Data items
◆ ◆ ◆
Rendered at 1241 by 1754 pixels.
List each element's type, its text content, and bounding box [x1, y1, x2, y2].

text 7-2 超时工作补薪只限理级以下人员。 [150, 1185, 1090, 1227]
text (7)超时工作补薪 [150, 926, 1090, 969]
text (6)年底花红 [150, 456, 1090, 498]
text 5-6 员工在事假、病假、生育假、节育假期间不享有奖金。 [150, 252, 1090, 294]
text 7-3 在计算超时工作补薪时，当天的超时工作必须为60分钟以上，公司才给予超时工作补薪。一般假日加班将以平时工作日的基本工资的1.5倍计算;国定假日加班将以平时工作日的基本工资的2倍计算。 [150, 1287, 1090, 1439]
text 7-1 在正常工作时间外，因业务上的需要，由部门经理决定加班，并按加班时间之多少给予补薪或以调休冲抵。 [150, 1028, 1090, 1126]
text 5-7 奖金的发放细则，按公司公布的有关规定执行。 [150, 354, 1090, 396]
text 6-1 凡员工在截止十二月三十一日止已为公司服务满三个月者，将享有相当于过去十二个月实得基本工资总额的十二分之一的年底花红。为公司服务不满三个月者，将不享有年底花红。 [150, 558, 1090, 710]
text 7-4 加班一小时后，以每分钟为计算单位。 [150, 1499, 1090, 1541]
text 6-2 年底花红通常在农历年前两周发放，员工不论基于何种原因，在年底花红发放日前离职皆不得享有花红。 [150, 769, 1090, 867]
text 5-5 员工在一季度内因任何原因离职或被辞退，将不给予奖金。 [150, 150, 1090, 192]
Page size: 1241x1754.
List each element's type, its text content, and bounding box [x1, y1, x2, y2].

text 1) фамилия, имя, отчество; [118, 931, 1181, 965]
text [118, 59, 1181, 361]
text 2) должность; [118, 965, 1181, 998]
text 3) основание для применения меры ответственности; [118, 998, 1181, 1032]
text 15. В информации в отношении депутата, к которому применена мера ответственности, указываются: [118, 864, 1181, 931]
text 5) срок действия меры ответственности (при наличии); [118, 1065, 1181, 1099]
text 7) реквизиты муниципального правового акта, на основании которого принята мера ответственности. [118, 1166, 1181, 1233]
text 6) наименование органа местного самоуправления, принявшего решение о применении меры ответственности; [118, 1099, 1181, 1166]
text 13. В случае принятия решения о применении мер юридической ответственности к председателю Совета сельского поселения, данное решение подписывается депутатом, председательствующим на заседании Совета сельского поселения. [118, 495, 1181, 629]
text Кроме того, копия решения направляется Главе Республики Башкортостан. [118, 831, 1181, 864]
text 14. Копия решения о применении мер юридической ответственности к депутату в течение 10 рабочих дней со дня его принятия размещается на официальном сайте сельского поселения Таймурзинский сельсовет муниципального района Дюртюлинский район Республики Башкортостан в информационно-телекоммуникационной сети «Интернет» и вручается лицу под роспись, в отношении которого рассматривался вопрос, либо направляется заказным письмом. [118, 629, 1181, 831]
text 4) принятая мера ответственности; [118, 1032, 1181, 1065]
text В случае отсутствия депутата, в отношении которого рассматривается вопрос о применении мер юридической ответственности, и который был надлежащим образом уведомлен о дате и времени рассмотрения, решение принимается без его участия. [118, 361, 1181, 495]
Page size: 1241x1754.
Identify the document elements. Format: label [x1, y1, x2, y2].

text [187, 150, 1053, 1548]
◆ ◆ ◆
_Instructions for the task_
Give all of the entries again, word for word.

_Answer box_
Rendered at 1241 by 1754 pixels.
List each element's type, its text content, and bounding box [x1, y1, x2, y2].

text 7-2 超时工作补薪只限理级以下人员。 [150, 1185, 1090, 1227]
text (7)超时工作补薪 [150, 926, 1090, 969]
text (6)年底花红 [150, 456, 1090, 498]
text 5-6 员工在事假、病假、生育假、节育假期间不享有奖金。 [150, 252, 1090, 294]
text 7-3 在计算超时工作补薪时，当天的超时工作必须为60分钟以上，公司才给予超时工作补薪。一般假日加班将以平时工作日的基本工资的1.5倍计算;国定假日加班将以平时工作日的基本工资的2倍计算。 [150, 1287, 1090, 1439]
text 7-1 在正常工作时间外，因业务上的需要，由部门经理决定加班，并按加班时间之多少给予补薪或以调休冲抵。 [150, 1028, 1090, 1126]
text 5-7 奖金的发放细则，按公司公布的有关规定执行。 [150, 354, 1090, 396]
text 6-1 凡员工在截止十二月三十一日止已为公司服务满三个月者，将享有相当于过去十二个月实得基本工资总额的十二分之一的年底花红。为公司服务不满三个月者，将不享有年底花红。 [150, 558, 1090, 710]
text 7-4 加班一小时后，以每分钟为计算单位。 [150, 1499, 1090, 1541]
text 6-2 年底花红通常在农历年前两周发放，员工不论基于何种原因，在年底花红发放日前离职皆不得享有花红。 [150, 769, 1090, 867]
text 5-5 员工在一季度内因任何原因离职或被辞退，将不给予奖金。 [150, 150, 1090, 192]
Page size: 1241x1754.
List each element's type, its text content, and bounding box [x1, y1, x2, y2].

text 1) фамилия, имя, отчество; [118, 931, 1181, 965]
text [118, 59, 1181, 361]
text 2) должность; [118, 965, 1181, 998]
text 3) основание для применения меры ответственности; [118, 998, 1181, 1032]
text 15. В информации в отношении депутата, к которому применена мера ответственности, указываются: [118, 864, 1181, 931]
text 5) срок действия меры ответственности (при наличии); [118, 1065, 1181, 1099]
text 7) реквизиты муниципального правового акта, на основании которого принята мера ответственности. [118, 1166, 1181, 1233]
text 6) наименование органа местного самоуправления, принявшего решение о применении меры ответственности; [118, 1099, 1181, 1166]
text 13. В случае принятия решения о применении мер юридической ответственности к председателю Совета сельского поселения, данное решение подписывается депутатом, председательствующим на заседании Совета сельского поселения. [118, 495, 1181, 629]
text Кроме того, копия решения направляется Главе Республики Башкортостан. [118, 831, 1181, 864]
text 14. Копия решения о применении мер юридической ответственности к депутату в течение 10 рабочих дней со дня его принятия размещается на официальном сайте сельского поселения Таймурзинский сельсовет муниципального района Дюртюлинский район Республики Башкортостан в информационно-телекоммуникационной сети «Интернет» и вручается лицу под роспись, в отношении которого рассматривался вопрос, либо направляется заказным письмом. [118, 629, 1181, 831]
text 4) принятая мера ответственности; [118, 1032, 1181, 1065]
text В случае отсутствия депутата, в отношении которого рассматривается вопрос о применении мер юридической ответственности, и который был надлежащим образом уведомлен о дате и времени рассмотрения, решение принимается без его участия. [118, 361, 1181, 495]
Page size: 1241x1754.
Identify the document elements. Format: label [x1, y1, x2, y2].

text [187, 150, 1053, 1548]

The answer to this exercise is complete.